----- Selected passage -----
My heart is broken. A dear friend named Tom (not my husband) died suddenly last week, and his loss makes me weep and cling to every memory I have of him.
What’s unusual about the depth of my grief is the fact that Tom was not a family member, a long-time friend, or a beloved neighbor. Tom was someone I met with seven times in a zoom faith sharing group. Faith sharing is a misleading title for what goes on when you gather with others to read and talk about faith and the Gospel. Yes, it brings the scriptures to life. Yes, your spiritual life blossoms listening to the insights of others.
But the kicker is that faith sharing turbocharges relationships. As one faith sharing friend explains it, you learn people from the inside out instead of from the outside in. In ordinary relationships, trust and vulnerability can take years to develop, if ever. They are natural outcomes in faith sharing relationships.
I met with Tom during a four-week Advent faith sharing group last fall. The members of this group live in different parts of the country, but we coalesced so well that we all signed on for zoom faith sharing together for the six weeks of Lent. I actually got to meet Tom in person in February when he staffed the Los Angeles Archdiocese’s booth for Catholic Ministry with Lesbian and Gay Persons at the Religious Education Congress in Anaheim, California.
Last Thursday we gathered on zoom to pray and reflect about the readings for the third Sunday of Lent. The Gospel was the story of the woman at the well. Alone, Jesus encounters a Samaritan woman at a well and asks her for a drink of water. She responds to him, “how can you, a Jew, ask me, a Samaritan woman, for a drink?” Then comes an aside from the Gospel writer, “for Jews use nothing in common with Samaritans.”
----- Recorded information -----
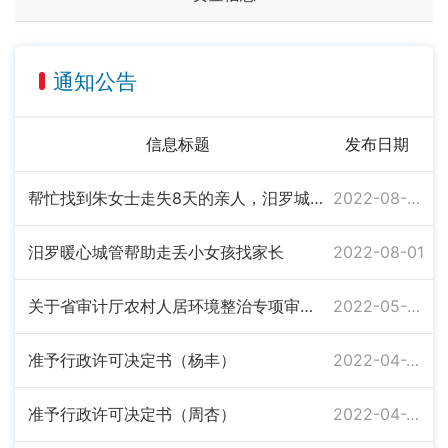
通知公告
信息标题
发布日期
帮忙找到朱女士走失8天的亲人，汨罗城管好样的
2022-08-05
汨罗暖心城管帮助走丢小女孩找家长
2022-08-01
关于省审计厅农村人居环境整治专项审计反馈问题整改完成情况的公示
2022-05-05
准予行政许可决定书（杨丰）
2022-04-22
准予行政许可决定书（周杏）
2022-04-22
-----
----- Recorded information -----
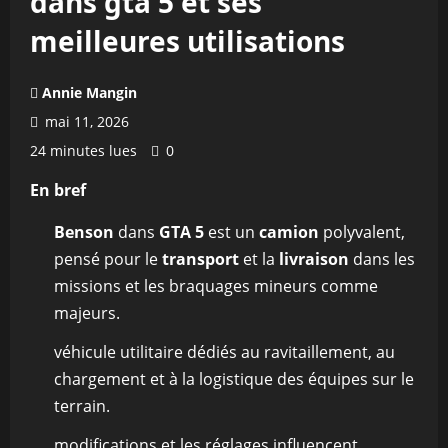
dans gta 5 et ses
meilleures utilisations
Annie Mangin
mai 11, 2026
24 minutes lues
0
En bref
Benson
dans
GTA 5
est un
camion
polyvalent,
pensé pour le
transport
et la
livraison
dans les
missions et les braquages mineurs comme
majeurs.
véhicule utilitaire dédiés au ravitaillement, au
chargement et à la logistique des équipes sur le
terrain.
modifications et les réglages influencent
-----
Pick up the piece above about grieving Tom, a friend from a zoom faith sharing group, and continue it from its last sentence.

The territorial and religious in-fighting that underscores this passage led us to talking about building bridges in today’s polarized world. Tom suggested that the initial step is to get both sides onto the bridge and not to worry about meeting in the middle.
This came out of his lived experience - his years of laboring in the field of LGBTQ+ ministry in the Catholic Church. Tom once said that he got more pushback from gay friends about being Catholic than he did from Catholics about being gay. Knowing how to finesse getting both sides onto the bridge was part of his successful ministry strategy.
We then talked about God’s mercy and how stingy we can be with our own. We asked ourselves: Where do I need to risk God’s mercy more in my own life and relationships?
Of the seven of us on the zoom call, not a single person responded that they needed to be more loving toward Putin, or the Church, or the neighbor with the barking dog. Each one of us shared something much closer to home. Each either shared that they were stingy with God’s mercy with their spouse or with themself. Tom shared that despite the amount of good he knew his ministry was doing, he still held onto a lingering doubt that at the end of his life, when he stood before God, God still might not accept him for who he is - a Catholic gay man.
The rest of us were aghast that this kind of doubt could still be living in the soul of such a magnanimous person. It reveals just how much negative cultural noise penetrates into our souls and psyches despite our best efforts to keep it at bay. Knowing him “from the inside out” as we did, we recognized a case of someone being stingy with God’s love for himself. A few hours after our faith sharing, Tom went out, played tennis, and then died of a heart attack.
Tom’s final comments to our faith sharing group will live in me for the rest of my life. I think he hit the nail on the head of what it means to be Catholic today. No matter how evolved, self-aware, faith-filled, mindful, woke, preceptive, enlightened, spiritual, open-minded or well-informed any of us claim to be, we cope with an insistent doubt that we are not quite enough in the eyes of God. We are stingy with God’s mercy towards ourselves.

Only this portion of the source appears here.